From almost the time I was born until just after I left home, my Dad worked in a family-owned and operated agri-business. He and his brothers started it after their dad—my grandfather—got laid off from a factory job and needed a place to work. My Dad was the youngest of five brothers, and yet he took charge when the time called for it. It had to be uncomfortable and there always was an easy way out, but my Dad stuck it out. He was loyal to his family and to his employees.
One of the hardest jobs I ever had was working for my father in the business. I say it was hard because Dad wasn’t about to let me be “the boss’s kid.” I used to hate it, but I later realized what he was teaching me. I also learned what it meant to set a positive example. Dad was a favorite of all those he worked with. He was personable, sincere and fair. I don’t know how many times I watched him unload an entire truck load of fertilizer, or corn, or dog food in the middle of the summer. While others sat in an air-conditioned office, Dad would be sweating in the back of a rig, even when he was president of the corporation.
SPECIAL FORCES RECON TEAM LEADER 1968-1971
United States Army Laos & Cambodia: Completed two tours during the Vietnam War, led classified operations as a team leader and was honorably discharged. Awarded the BRONZE STAR for meritorious achievement in ground operations against hostile forces.
These few sentences don’t convey the half of it. Even today, with the books and movies coming out, Dad remains low-key on his service as a Green Beret in the Army. Dad never had to say much for me to realize how important that funny hat perched at the top of the bookcase was and how much it symbolized. As I got older and fished out more and more stories from him, I knew what I wanted to be when I grew up.
There were times when no one was around that I would take his beret and practice snappy salutes in front of the mirror. When you’re a kid, what you see is the adventure and danger. But what I came to realize after I became a soldier myself is the cliche behind that kind of reasoning. What my dad (and many like him) had was a desire to be a part of something bigger than himself, and yet to express that sentiment openly would, in some ways, blunt the sincerity behind it. To talk of being noble is only talk. The true definition of it only comes through action without an expectation for recognition.
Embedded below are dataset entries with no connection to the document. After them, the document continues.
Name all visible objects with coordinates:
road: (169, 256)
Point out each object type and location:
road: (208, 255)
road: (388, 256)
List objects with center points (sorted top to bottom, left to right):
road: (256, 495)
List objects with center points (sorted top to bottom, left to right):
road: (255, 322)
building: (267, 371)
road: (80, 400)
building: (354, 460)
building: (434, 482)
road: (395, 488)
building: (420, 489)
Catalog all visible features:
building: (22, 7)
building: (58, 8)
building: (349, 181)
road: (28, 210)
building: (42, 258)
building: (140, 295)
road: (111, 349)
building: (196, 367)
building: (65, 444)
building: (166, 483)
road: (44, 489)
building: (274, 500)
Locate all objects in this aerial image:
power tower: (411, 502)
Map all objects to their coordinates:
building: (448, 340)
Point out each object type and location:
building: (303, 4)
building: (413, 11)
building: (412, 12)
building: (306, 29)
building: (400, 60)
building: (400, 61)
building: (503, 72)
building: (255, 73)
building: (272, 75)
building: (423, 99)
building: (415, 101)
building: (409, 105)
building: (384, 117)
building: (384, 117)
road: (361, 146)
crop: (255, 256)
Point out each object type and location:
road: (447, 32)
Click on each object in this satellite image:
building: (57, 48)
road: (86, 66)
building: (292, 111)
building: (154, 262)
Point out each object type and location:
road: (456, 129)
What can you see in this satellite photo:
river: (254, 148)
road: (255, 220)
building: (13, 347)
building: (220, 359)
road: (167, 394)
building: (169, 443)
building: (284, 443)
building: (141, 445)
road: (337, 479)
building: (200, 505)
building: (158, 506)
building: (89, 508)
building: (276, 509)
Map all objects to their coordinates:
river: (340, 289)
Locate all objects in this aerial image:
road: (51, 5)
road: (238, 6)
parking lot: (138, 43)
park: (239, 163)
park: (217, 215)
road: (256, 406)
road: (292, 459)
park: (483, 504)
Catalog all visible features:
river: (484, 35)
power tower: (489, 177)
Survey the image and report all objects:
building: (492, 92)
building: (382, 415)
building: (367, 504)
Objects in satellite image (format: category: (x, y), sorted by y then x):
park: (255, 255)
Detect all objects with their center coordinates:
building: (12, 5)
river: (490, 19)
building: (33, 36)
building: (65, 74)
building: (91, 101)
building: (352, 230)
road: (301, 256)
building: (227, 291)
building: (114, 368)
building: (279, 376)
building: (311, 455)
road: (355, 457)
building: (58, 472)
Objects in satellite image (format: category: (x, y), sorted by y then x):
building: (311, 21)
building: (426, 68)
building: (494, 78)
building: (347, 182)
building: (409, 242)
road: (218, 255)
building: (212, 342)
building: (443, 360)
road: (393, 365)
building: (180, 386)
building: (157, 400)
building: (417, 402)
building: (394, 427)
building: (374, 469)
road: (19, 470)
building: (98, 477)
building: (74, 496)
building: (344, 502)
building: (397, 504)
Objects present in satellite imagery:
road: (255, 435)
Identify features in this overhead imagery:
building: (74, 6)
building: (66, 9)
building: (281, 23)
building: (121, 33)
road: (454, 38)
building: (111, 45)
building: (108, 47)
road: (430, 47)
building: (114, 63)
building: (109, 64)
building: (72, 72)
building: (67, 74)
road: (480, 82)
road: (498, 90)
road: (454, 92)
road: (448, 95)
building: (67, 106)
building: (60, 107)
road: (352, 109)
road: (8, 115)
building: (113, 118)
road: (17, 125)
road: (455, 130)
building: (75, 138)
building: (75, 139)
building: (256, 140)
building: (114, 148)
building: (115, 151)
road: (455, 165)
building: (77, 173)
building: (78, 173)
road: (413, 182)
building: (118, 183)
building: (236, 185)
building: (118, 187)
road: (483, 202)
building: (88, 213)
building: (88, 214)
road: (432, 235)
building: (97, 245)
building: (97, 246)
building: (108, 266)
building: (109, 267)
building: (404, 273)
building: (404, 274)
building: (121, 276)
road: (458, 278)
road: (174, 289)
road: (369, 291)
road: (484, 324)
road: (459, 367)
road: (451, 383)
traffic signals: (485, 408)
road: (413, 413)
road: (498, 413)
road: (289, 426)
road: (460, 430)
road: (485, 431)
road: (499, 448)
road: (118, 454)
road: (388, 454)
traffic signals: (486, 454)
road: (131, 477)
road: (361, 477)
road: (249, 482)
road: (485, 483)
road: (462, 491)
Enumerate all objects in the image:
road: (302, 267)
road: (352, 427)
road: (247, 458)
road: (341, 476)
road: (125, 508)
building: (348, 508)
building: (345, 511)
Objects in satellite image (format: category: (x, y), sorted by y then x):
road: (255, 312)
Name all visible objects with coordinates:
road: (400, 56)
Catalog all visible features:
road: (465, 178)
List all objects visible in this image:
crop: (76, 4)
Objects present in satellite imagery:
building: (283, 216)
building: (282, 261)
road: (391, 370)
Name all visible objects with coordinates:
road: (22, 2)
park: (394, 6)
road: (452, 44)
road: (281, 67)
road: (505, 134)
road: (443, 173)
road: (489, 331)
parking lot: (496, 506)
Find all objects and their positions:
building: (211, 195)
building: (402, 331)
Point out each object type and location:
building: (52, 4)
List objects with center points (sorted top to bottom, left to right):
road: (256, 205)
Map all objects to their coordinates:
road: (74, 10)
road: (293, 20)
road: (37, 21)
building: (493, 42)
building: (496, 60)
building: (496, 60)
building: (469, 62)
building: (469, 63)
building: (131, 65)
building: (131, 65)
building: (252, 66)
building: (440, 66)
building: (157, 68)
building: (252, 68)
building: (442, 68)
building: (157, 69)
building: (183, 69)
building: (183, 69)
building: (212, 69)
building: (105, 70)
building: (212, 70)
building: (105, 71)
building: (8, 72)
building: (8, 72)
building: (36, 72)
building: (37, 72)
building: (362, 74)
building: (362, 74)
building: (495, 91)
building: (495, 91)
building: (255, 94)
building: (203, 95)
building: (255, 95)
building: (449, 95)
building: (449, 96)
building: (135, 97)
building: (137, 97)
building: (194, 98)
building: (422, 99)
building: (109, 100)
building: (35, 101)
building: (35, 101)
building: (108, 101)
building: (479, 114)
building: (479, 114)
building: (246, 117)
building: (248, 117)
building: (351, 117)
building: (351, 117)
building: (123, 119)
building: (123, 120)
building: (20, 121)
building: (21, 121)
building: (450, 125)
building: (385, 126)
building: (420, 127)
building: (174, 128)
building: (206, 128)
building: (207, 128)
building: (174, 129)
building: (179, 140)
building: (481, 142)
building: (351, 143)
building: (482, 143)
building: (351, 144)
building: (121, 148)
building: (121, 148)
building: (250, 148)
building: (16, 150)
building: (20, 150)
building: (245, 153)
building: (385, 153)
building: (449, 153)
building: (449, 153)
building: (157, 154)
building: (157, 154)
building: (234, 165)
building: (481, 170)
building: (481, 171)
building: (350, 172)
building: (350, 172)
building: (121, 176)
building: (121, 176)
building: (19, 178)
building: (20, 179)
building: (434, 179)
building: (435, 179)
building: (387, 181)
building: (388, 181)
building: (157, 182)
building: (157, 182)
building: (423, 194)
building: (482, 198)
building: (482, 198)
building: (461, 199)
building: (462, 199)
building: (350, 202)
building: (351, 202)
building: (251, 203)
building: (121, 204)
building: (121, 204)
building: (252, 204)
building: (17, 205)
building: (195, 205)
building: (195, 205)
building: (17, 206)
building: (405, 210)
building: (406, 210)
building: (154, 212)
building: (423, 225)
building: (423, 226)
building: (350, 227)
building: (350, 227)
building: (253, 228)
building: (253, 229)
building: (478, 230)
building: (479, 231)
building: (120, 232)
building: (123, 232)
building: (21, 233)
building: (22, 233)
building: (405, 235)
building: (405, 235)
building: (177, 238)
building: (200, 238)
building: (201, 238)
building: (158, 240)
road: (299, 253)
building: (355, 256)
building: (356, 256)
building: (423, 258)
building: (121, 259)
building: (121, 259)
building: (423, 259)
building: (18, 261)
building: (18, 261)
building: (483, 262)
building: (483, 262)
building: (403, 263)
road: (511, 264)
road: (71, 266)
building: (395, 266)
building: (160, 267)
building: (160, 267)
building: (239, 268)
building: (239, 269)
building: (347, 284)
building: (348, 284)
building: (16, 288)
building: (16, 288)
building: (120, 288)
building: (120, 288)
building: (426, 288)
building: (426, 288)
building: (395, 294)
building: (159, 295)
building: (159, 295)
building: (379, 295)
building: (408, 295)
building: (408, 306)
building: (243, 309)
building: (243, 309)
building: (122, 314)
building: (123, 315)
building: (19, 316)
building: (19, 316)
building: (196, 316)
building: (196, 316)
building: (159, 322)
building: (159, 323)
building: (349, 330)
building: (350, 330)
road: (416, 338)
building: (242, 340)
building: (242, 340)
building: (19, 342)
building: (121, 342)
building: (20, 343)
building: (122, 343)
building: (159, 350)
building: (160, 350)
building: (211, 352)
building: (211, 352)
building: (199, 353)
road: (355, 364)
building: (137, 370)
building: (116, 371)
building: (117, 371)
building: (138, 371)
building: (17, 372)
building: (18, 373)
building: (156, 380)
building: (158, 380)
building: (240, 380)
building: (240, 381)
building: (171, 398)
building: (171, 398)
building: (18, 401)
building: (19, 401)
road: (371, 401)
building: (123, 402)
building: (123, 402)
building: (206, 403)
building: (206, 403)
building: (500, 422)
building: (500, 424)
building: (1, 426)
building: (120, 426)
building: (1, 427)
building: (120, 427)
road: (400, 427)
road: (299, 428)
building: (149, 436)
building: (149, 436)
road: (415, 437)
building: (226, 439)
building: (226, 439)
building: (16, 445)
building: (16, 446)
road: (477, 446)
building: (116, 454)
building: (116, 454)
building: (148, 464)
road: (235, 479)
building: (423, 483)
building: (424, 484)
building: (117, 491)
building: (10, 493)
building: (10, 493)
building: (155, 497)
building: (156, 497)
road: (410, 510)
This showed me how to act in every situation. As I’ve talked with my Dad about some tough circumstances in my own life, he has remarked that he wouldn’t even know how to deal with what I was going through. But the truth of the matter is, I wouldn’t know how to deal with it either had I not had the example my father set for me in how to act honorably, even when you make mistakes.
Four children (one son, three girls), all happily married 10+ grandchildren (four grandsons, four granddaughters, two step-granddaughters, another on the way)
I know these aren’t the typical distinctions for a resume, but they are the right criteria for the man I’m writing about. I’ve heard my dad lament more than once over the belief he didn’t do enough, but the fact of the matter is he (along with mom) did all he was capable of doing, which is a great deal compared to an average guy. What he’s done has paid off with a happy set of kids, grandkids, as well as one swell wife. My father, like all dads, had his moments of imperfection, but no one will ever say he didn’t work his hardest or put his needs ahead of his family’s.
Cards have their place this time of year. In a card I get to express to Dad my appreciation and love for him and then it goes into a shoe box where it will spend the future with cards of Father’s Days gone by. With a blog, however, I get to share who my dad is with the world. At the same time, I also have the chance to express my appreciation and love for the man greatly responsible for making me who I am today. Thanks Dad. I love you.